Crohn’s disease is a chronic inflammatory disease affecting the gastrointestinal tract at any part from the mouth to the anus. The etiology of Crohn’s disease is not clear, but it seems to be caused by a combination of environmental factors and genetic predisposition. Besides affecting the gastrointestinal tract, a variety of extraintestinal manifestations have been recognized in 20–40% of patients with Crohn’s disease [1]. Extraintestinal manifestations of Crohn’s disease include anemia, erythema nodosum, peripheral arthropathy, cutaneous ulcerations, and uveitis. Among these, anemia is commonly complicating CD, affecting quality of life, cognitive function, the ability to work [4]. The main causes of anemia in Crohn’s disease are iron deficiency anemia and anemia of chronic diseases. In addition, vitamin B12 deficiency, folic acid deficiency, and therapeutic drugs like sulfasalazine and methotrexate are able to cause anemia in Crohn’s disease[5].

AIHA exists as a primary disorder in CD 50% of cases, and in the remaining 50% of CD cases it is associated with other conditions that include lymphoproliferative diseases, autoimmune disorders, and drug-induced conditions. Inflammatory bowel disease is regarded as an autoimmune disorder, like AIHA [6], and autoimmune disorders tend to co-exist [7,8]. The association between AIHA and ulcerative colitis is relatively well documented [9], but the association between AIHA and Crohn’s disease appears to be extremely rare [10].

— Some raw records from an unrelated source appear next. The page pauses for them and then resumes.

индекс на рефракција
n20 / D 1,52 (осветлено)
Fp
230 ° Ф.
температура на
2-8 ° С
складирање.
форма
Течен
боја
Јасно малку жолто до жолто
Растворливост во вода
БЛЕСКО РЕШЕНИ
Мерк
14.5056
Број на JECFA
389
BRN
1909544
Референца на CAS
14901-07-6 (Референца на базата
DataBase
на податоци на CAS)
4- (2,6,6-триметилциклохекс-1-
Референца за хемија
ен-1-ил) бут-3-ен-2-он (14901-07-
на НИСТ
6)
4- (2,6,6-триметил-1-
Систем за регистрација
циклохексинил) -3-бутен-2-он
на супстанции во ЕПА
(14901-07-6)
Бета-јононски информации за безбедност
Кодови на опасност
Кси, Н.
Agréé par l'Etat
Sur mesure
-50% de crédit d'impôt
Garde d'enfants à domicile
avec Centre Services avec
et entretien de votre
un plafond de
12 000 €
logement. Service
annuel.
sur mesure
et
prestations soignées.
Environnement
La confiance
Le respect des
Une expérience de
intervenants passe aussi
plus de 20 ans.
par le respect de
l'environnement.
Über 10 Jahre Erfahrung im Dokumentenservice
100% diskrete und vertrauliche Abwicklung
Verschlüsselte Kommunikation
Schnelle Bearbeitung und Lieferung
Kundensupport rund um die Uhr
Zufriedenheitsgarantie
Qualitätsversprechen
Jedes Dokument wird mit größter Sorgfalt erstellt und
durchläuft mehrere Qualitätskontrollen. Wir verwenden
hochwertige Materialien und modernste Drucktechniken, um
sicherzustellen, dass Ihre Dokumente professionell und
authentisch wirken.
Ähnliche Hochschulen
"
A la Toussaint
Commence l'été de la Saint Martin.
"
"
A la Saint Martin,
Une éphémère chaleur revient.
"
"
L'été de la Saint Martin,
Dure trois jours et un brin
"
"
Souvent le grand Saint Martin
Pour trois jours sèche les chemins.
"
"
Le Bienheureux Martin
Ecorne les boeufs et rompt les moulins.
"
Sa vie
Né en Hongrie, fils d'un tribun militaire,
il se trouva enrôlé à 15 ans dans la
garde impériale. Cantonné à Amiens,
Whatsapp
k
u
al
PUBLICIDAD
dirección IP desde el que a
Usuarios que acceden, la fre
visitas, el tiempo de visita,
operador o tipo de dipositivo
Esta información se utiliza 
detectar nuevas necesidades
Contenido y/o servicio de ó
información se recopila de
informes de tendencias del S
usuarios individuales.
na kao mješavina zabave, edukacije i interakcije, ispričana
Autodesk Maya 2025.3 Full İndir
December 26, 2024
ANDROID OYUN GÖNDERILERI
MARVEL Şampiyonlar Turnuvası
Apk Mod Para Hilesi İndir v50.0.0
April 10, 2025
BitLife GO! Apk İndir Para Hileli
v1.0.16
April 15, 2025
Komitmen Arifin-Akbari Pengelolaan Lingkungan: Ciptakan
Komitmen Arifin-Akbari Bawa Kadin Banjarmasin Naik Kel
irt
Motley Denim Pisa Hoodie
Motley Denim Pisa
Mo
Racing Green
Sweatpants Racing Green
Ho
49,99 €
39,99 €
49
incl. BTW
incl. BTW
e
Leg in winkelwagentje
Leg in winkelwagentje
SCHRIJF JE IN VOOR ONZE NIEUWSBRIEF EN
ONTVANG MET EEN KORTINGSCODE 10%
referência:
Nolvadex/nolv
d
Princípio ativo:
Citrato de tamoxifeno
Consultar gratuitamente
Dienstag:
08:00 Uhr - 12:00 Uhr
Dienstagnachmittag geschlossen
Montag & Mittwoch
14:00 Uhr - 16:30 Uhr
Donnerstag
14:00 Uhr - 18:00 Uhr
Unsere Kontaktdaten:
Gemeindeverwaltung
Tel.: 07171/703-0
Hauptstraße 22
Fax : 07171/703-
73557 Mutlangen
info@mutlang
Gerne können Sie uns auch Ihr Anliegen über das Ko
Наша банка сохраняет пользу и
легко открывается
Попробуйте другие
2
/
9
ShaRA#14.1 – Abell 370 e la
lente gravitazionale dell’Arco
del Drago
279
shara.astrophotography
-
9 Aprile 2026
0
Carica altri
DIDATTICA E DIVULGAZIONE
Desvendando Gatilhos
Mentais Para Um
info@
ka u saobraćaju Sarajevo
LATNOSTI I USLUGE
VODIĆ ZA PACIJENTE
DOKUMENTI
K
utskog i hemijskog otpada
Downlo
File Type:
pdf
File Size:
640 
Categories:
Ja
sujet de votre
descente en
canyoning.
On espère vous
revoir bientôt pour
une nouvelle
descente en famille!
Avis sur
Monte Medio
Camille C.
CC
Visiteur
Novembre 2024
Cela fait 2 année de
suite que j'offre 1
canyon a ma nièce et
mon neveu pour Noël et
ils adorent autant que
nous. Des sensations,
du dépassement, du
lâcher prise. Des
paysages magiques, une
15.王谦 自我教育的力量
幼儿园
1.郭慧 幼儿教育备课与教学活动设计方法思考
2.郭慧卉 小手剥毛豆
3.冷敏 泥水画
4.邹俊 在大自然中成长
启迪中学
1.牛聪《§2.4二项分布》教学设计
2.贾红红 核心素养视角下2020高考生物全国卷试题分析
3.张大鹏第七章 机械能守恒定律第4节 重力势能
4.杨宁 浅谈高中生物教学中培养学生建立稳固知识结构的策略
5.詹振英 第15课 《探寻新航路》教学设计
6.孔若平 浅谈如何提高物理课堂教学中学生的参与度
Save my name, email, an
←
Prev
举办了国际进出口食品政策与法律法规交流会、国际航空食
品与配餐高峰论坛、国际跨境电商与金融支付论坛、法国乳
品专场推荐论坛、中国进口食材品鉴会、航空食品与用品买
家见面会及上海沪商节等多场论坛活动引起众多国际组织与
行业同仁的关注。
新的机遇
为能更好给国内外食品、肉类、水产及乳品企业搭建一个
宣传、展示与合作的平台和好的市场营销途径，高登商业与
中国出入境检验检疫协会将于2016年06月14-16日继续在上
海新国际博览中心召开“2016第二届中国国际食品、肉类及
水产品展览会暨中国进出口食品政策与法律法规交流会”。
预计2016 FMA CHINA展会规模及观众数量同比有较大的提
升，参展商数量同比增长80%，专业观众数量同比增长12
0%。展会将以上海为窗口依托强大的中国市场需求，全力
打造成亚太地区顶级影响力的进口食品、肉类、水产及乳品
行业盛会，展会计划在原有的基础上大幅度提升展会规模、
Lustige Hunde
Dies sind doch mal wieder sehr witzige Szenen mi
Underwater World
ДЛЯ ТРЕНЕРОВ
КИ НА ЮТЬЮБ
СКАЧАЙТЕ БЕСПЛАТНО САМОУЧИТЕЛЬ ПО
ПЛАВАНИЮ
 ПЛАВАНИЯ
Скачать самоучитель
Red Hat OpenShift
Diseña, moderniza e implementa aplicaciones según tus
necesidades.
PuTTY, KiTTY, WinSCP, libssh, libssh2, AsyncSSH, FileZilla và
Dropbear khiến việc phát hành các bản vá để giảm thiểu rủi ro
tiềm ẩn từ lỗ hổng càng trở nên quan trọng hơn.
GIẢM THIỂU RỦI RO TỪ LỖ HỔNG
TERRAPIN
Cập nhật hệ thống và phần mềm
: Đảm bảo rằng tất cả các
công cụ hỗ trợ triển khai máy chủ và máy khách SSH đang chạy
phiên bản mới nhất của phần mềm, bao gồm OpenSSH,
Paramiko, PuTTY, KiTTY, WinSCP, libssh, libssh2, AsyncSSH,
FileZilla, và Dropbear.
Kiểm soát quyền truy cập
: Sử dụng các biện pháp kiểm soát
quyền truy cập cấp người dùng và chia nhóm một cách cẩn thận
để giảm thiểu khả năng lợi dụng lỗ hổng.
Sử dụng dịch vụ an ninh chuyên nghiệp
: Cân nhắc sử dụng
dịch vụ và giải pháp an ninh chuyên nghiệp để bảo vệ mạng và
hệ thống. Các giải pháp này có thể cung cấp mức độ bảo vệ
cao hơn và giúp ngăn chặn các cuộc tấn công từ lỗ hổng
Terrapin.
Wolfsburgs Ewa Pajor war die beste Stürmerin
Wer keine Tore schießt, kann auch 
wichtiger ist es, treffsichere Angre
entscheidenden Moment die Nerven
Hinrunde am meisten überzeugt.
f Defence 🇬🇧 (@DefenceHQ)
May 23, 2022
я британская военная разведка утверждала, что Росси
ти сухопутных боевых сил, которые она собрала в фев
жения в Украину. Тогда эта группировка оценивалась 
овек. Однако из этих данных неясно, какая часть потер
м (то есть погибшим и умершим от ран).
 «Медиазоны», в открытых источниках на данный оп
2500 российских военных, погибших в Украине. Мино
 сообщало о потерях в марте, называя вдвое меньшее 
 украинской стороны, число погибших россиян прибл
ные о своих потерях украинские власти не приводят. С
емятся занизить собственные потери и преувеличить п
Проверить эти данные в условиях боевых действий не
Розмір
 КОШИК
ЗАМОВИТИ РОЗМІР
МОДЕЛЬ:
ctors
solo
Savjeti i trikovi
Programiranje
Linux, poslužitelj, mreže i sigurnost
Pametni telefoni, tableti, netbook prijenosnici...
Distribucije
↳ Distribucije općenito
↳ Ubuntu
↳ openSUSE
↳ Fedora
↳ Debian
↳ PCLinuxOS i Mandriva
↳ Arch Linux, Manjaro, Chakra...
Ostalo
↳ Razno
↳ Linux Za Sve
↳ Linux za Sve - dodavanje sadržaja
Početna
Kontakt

In the diagnosis of AIHA, Coombs test (in conjunction with direct antiglobulin test) remains the main serological assay [11]. Coombs-negative AIHA is characterized by laboratory evidence of in vivo hemolysis, together with a negative Coombs test performed by column agglutination method in patients clinically suspected with AIHA. A negative Coombs test result in patients with AIHA could be due to low levels of antibodies on red cell membranes, the low sensitivity of the conventional Coombs test tube method, or other autoantibodies like IgA and IgM. The immunoradiometric assay for RBC-IgG can be used to diagnose patients in whom column agglutination method does not detect low levels of red cell autoantibodies. RBC-IgG levels should be measured for the diagnosis of Coombs-negative AIHA and the cut-off value used should be 78.5 molecules/cell with 100% sensitivity and 94% specificity when or if RBC-IgG is measured before treatment [3].

In this case, Coombs-negative non-immune hemolytic anemia caused by drugs, toxins, infections, and other hemolytic diseases (e.g., paroxysmal nocturnal hemoglobinuria, hemolytic uremic syndrome, and thrombotic thrombocytopenic purpura) could be excluded. Autoimmune hemolytic anemia was strongly suspected clinically, despite the negative Coombs test result and negative Coombs anti-IgA and anti-IgM. The immunoradio-metric assay for RBC-IgG was helpful in making a diagnosis of Coombs-negative AIHA due to the low RBC-IgG, so we did not test for the possibility of low-affinity autoantibodies. It is important to distinguish Coombs-negative AIHA from other hemolysis because steroid treatment has a major effect on AIHA [12]. Coombs-negative AIHA patients respond equally well to steroid treatments and generally have a milder course of disease than patients with Coombs-positive AIHA [11]. Clinically, Coombs-negative AIHA seems to be nearly equivalent with Coombs-positive AIHA.

Conclusions

The detection of Coombs-negative AIHA cases is important because AIHA can be a life-threatening condition involving intense hemolysis, shock, and death. Coombs-negative AIHA needs to be recognized so that an early diagnosis can be made and appropriate therapy can be given.